Adapte d’un rap-gaze à l’apparition duquel il a fortement contribué, le projet Moodie Black se fend régulièrement, depuis plus de 10 ans, de sorties irrévérencieuses où son flow sombre percute guitares en fusion, rythmes indus, hip-hop ou électro, pour des rendus singuliers. Ici, il rassemble des b-sides soi-disant détestées, sous l’appellation b-sides i hate, qu’on s’empressera pourtant d’aimer. Pour leur différence, leur qualité, et leurs sonorités sans esbrouffe qui ornent par exemple So good, so long. Entre coloration bluesy, rythme lancinant aux effets psyché et vapeur shoegaze, on a déjà entre les mains une b-side du niveau d’une a-side et connaissant les 2 protagonistes, on ne doute pas une seconde de la bonne tenue du reste.

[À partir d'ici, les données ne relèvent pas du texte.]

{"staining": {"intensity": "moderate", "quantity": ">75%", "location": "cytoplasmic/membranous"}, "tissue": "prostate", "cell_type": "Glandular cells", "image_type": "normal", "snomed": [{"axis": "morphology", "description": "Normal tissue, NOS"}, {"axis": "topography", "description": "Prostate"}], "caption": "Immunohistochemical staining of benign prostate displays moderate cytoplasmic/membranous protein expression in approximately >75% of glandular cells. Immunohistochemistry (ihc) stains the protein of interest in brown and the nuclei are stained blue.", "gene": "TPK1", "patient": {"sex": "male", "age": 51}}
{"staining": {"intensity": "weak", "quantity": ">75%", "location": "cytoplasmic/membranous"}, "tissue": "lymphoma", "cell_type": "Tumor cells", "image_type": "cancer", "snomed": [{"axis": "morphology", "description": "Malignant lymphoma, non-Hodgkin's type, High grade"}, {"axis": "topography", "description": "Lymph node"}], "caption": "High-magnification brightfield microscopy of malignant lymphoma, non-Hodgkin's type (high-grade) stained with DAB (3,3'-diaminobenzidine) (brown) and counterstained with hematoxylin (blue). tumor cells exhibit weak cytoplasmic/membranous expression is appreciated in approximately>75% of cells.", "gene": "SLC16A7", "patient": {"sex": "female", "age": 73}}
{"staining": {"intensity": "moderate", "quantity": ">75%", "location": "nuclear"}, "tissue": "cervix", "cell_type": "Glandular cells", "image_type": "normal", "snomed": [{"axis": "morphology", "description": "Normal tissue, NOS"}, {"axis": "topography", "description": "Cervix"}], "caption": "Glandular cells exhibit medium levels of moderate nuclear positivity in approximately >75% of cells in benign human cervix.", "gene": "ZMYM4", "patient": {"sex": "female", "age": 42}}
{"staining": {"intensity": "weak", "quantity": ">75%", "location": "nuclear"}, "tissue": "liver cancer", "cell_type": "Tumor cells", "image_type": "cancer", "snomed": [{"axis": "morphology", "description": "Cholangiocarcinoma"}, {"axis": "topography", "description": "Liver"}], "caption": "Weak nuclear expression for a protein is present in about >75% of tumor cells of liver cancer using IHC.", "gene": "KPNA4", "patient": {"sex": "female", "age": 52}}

Caskets, où la voix dévie, délivre ainsi un rap brumeux, menaçant, qui annonce l’implosion sans qu’elle n’arrive. Et Duper b, leste, climatique, ratifie la valeur d’un trio d’ouverture garanti toute épreuve. A l’image d’ailleurs de la « totale » Moodie Black, tel le Lucas Acid de haute volée sorti en avril 2018. Moodie Black se montrant, en plus d’une productivité qui ne manquera pas de satisfaire son auditoire, intègre à souhait.
S’il expérimente, le groupe tient la barre d’un son nouveau, innovant, indocile, aux déflagrations démentielles (Grip, bruitiste et pesant). Irrévérencieux dans le verbe, mutin dans le son, il démontre qu’au sein du carcan hip-hop, il y a de belles choses à faire pour peu qu’on fasse preuve d’imagination. Grammy death, fort lui aussi de ces bruits inédits, puis The wall, sur une cadence massive, affirment le genre et au delà, la fiabilité de morceaux bien plus valeureux que de simples faces B. Preuve en est, l’idée -louable- de les unir ici.
Avec Deathen l’horizon, si on peut dire, s’éclaircit quelque peu. On reste toutefois dans un mot sombre, un étaiement sans vive lumière. Pour le coup, il est simplement moins opaque. Weekend, ensuite, se pare de voix douces greffées à d’autres évidemment nettement plus graves. Sur ce lit bruitiste, ça prend sans problèmes. Le panel parcouru par Moodie Black depuis ses parutions initiales est de plus parfaitement illustré, entre coups de semonce ingénieusement bruyants et canevas -modérément- plus sobres. Il n’empêche, Landgun livre quand vient son tour des chants d’obédience gospel, qui trouvent leur rang sans forcer. Puis Wing, traînée ombreuse doublée d’un rythme indus, de ces envolées bruitistes dont le duo retient le secret, termine le boulot avec pour effet d’alléger l’attente, pressante, du nouvel opus prévu pour mars 2020, qui répondra au nom ajusté de Fuzz. On en ignore encore le contenu mais la paire de Los Angeles saura sans nul doute combler nos désirs les plus vils, à grand renfort de rap-gaze et noise-rap millésimé.